Romantika-Turgut Özakman

             60 'lı yıllarda yaşanmış bir aşk hikayesi.Üniversitede hoca Doğan ve öğrencisi Arzu'nun aşkı güzel bir hikaye eşliğinde  süslenmiş. Şifreli bir şekilde yazılmış defterden hocanın kızının gün ışığına çıkardığı hatıralar.
            Daha önce Şu Çılgın Türkler kitabından tanıdığımız Turgut Özakman'ın aşk romanı yazdığını bilmiyordum.Ancak böyle bir kişilik ancak bu kadar seviyeli bir aşk romanı yazabilir. İçinde erotizm de var ama hiç rahatsız edici değil.Aydın gözünden cinsellik böyle oluyor demek ki.60 lı yılların aşkları günümüzden daha değişik.Belki de sevdiğine telefon yada bilgisayar yoluyla kolay ulaşamıyor olunmasıdır  o yıllardaki aşkları enteresan kılan. Şimdiki nerede başladığı nerede ve nasıl bittiği belli olmayan, çabuk vazgeçilen, daldan dala atlanılan aşklar gibi değilmiş o zamanlardaki ilişkiler. Hoca öğrenci ilişkisi olarak değerlendirmeden, sevgiyi, aşkı evliliklerinde bulamamış aralarında 13 yaş bulunan iki insanın birbirinde bulduğu mutluluk ve hayat sevinci olarak değerlendirirseniz güzel bir kitap olduğunu söyleyebilirim.


 Bir çırpıda okunup bitirilen romandan dikkat çeken altı çizilenler ise şunlar;

-İyimserliğinin demir maskesi ağır ağır eriyip iç yüzünün ortaya çıkacağını sanıyordum.Solgun yüzüne, sanki hayatın bütün lezzetlerini, yani sevap ve günahlarını tatmış bir insanın tarifsiz doygunluğu yayılınca şaşırıp kaldım.Demek sahiden mutluydu.ama neden?Bu kadar mutlu olması için o kadar az sebep vardı ki.
-Acıyarak baktı."Aşk doğal afete benzer kızım .." dedi, İstemekle gerçekleşmez ki.Kendiliğinden gelir.
-Babam "Ankara küçük bir kentti.." dedi, "..Gittikçe büyük bir kasabaya dönüşüyor.
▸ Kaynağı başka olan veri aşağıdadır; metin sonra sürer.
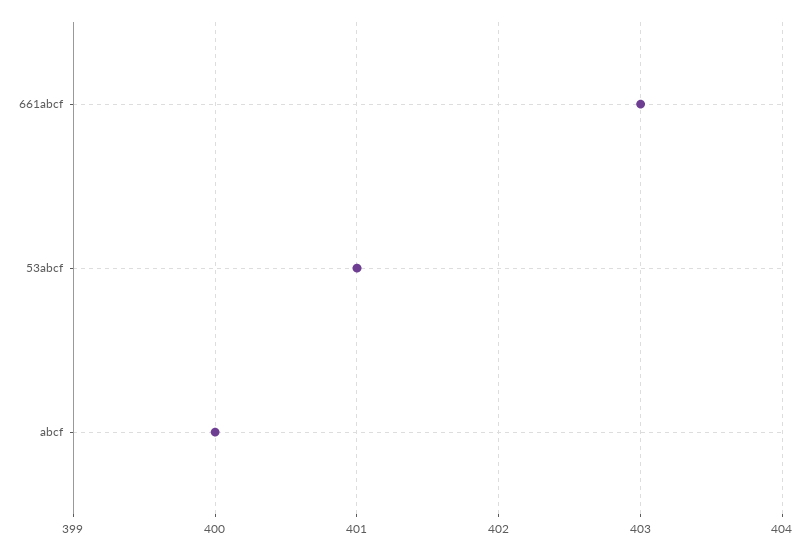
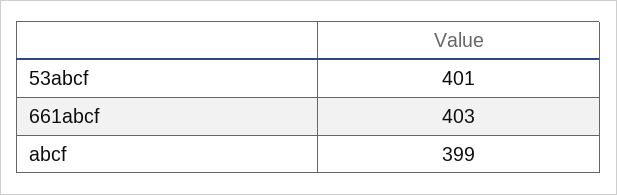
  {
    "661abcf": 403,
    "53abcf": 401,
-   "abcf": 400
+   "abcf": 399
  }

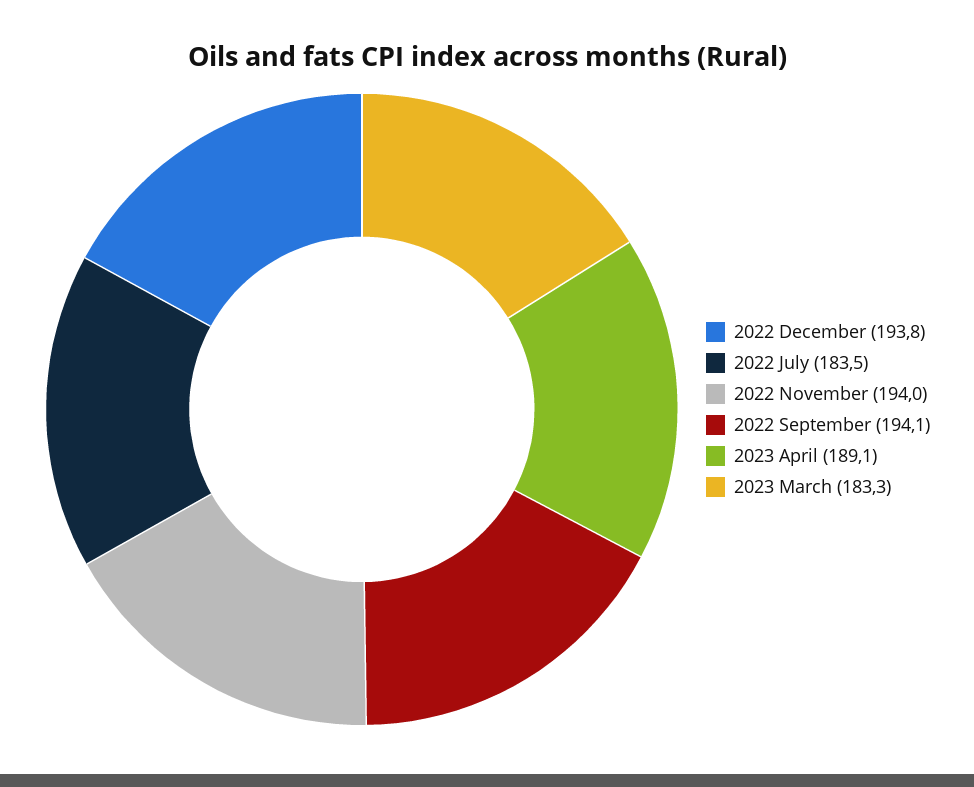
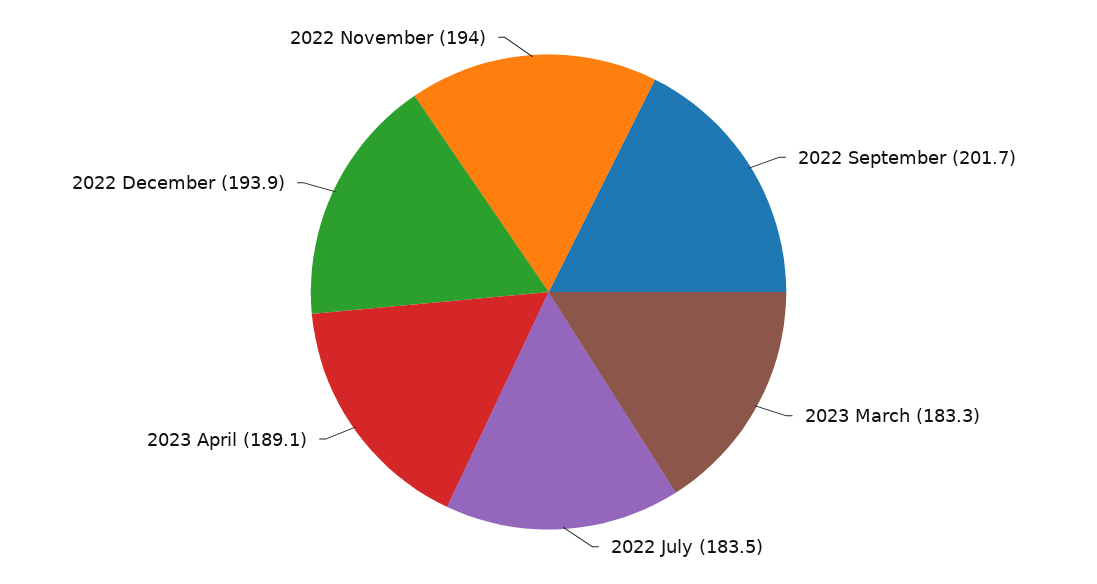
  {
-   "2022 December": 193.8,
+   "2022 December": 193.9,
    "2022 July": 183.5,
    "2022 November": 194,
-   "2022 September": 194.1,
+   "2022 September": 201.7,
    "2023 April": 189.1,
    "2023 March": 183.3
  }

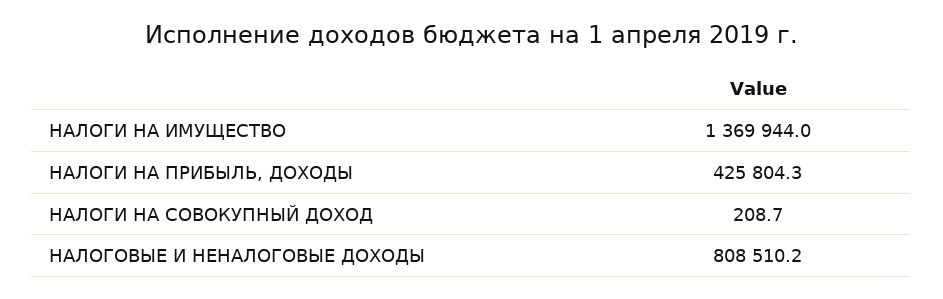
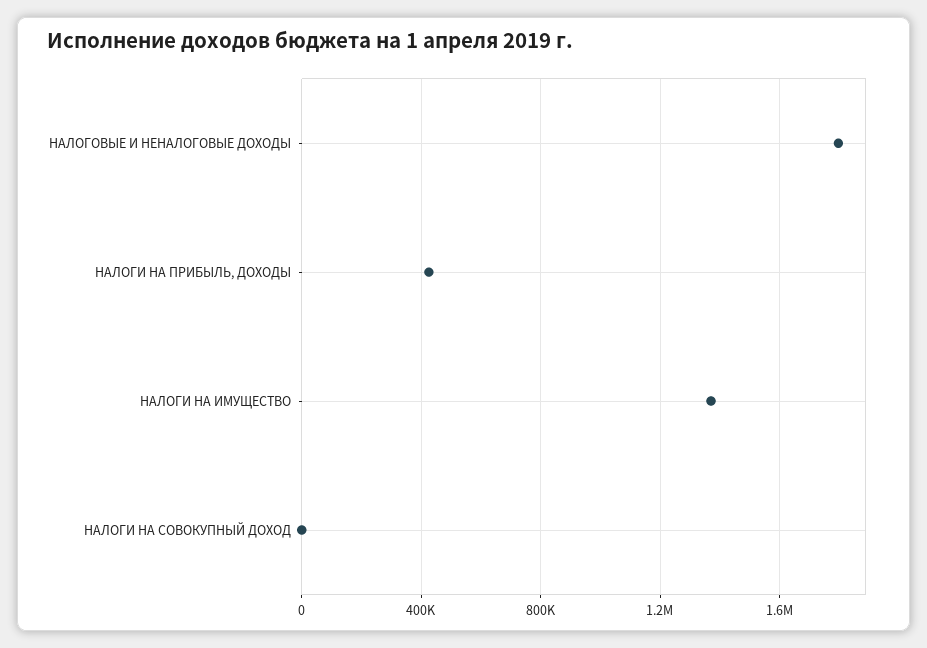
  {
    "НАЛОГИ НА ИМУЩЕСТВО": 1369944,
    "НАЛОГИ НА ПРИБЫЛЬ, ДОХОДЫ": 425804.3,
    "НАЛОГИ НА СОВОКУПНЫЙ ДОХОД": 208.7,
-   "НАЛОГОВЫЕ И НЕНАЛОГОВЫЕ ДОХОДЫ": 808510.2
+   "НАЛОГОВЫЕ И НЕНАЛОГОВЫЕ ДОХОДЫ": 1800000
  }

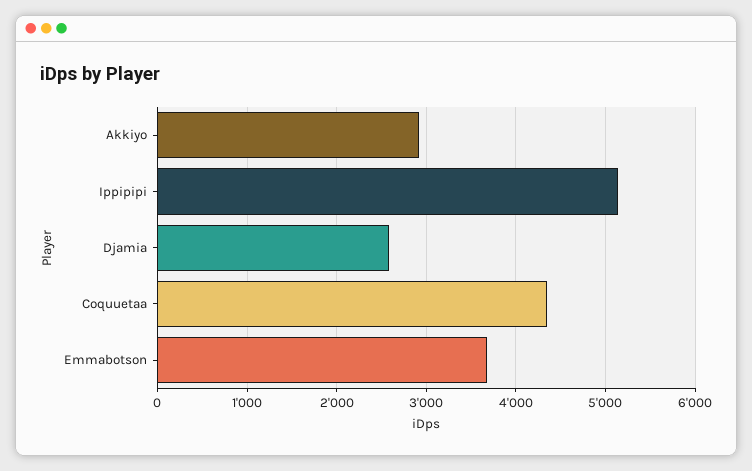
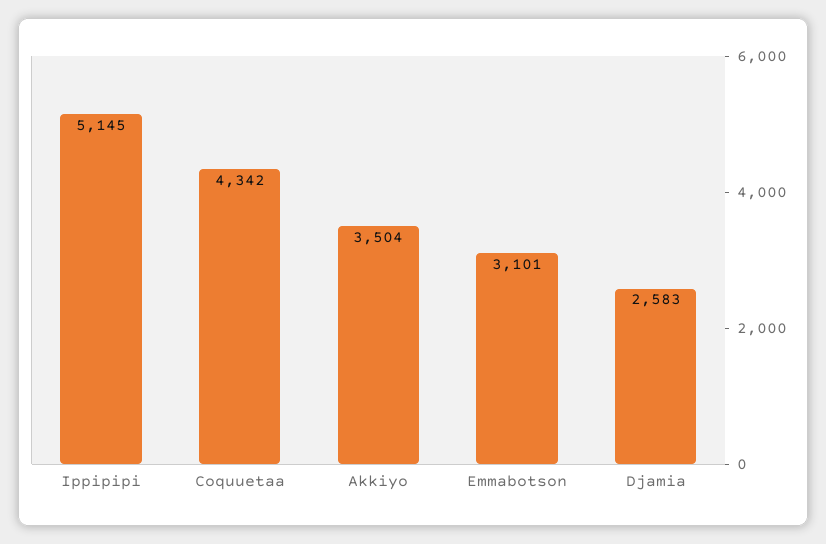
  {
-   "Akkiyo": 2900,
+   "Akkiyo": 3504,
    "Ippipipi": 5145,
    "Djamia": 2583,
    "Coquuetaa": 4342,
-   "Emmabotson": 3700
+   "Emmabotson": 3101
  }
Bu hali demokrasimize daha yakışıyor.Çünkü o da kasaba demokrasisi.
-Aşk da ölüm gibi yaşa, başa bakmıyormuş.
-Bir çiçek açar gibi sessizce güldü.Binlerce baştan çıkarıcı şarkıyla dolu bir sessizlik oldu.Elini yavaşça avucuma bıraktı.Ne küçük, yumuşak sıcak bir el.
-O kadar ciddiye aldığım hayatın, orta halli bir yazarın yazdığı, sıkıcı, basit güzel sahneleri çok kısa ve çok az, ağdalı bir melodramdan başka bir şey olmadığını fark etmeye başlamıştım.İnsanın özel hayatında mutlu olabilmesi için galiba bu basmakalıp oyunun dışına çıkıp tuluat yapması, güzel sahneleri uzatıp çoğaltması gerekiyor.
-.."Herkesin hayatta bir kez bir mucize yaşamak hakkı olduğuna inanıyorum.Benim payıma düşen mucize de sensin.
-Sen de çok iyi bilirsin ki aşk denilen şey biyolojik bir olay.Ama ozanlar bu basit olguyu süsleyip püslediler, insanlığa olağanüstü bir olaymış gibi yutturdular.Neyse ki aşk, yirminci yüzyılda bir makinenin altında kalıp öldü de, bu büyük yutturmaca sona erdi.Her yeni aşk romanı, aşk için yazılmış bir mezar taşıdır.Mezar taşını kim okur dostum.
-Aşk bu çok uzun gelişimin son aşamasıdır, ilkellikten kurtulmak, bencillikten arınmak, kendine tapmaktan kurtulmak demektir.Bir insanın yalnız güzelliklerini değil, çirkinliklerini, kusurlarını, yanlışlarını da sevmektir.
-..Çünkü kendimi, aldatan bir kadın olarak görmüyorum.Aldatmak, sanıyorum ki bir insanın biriyle birlikte yaşarken, sırf ten zevki, eğlenmek ya da çıkar için başka biriyle birlikte olmasıdır.
-Anlaşılan bebeğin annenin kanını ve sütünü emerek büyümesi gibi, gelecek de ancak geçmişi yiyerek var oluyor.
-Neyin hayır neyin şer olduğuna acele karar vermemeli. Şunu öğrendim.En ters olayın içinde bile bir güzellik çekirdeği bulunuyor.Zamanı gelince çatlayıp açılıyor.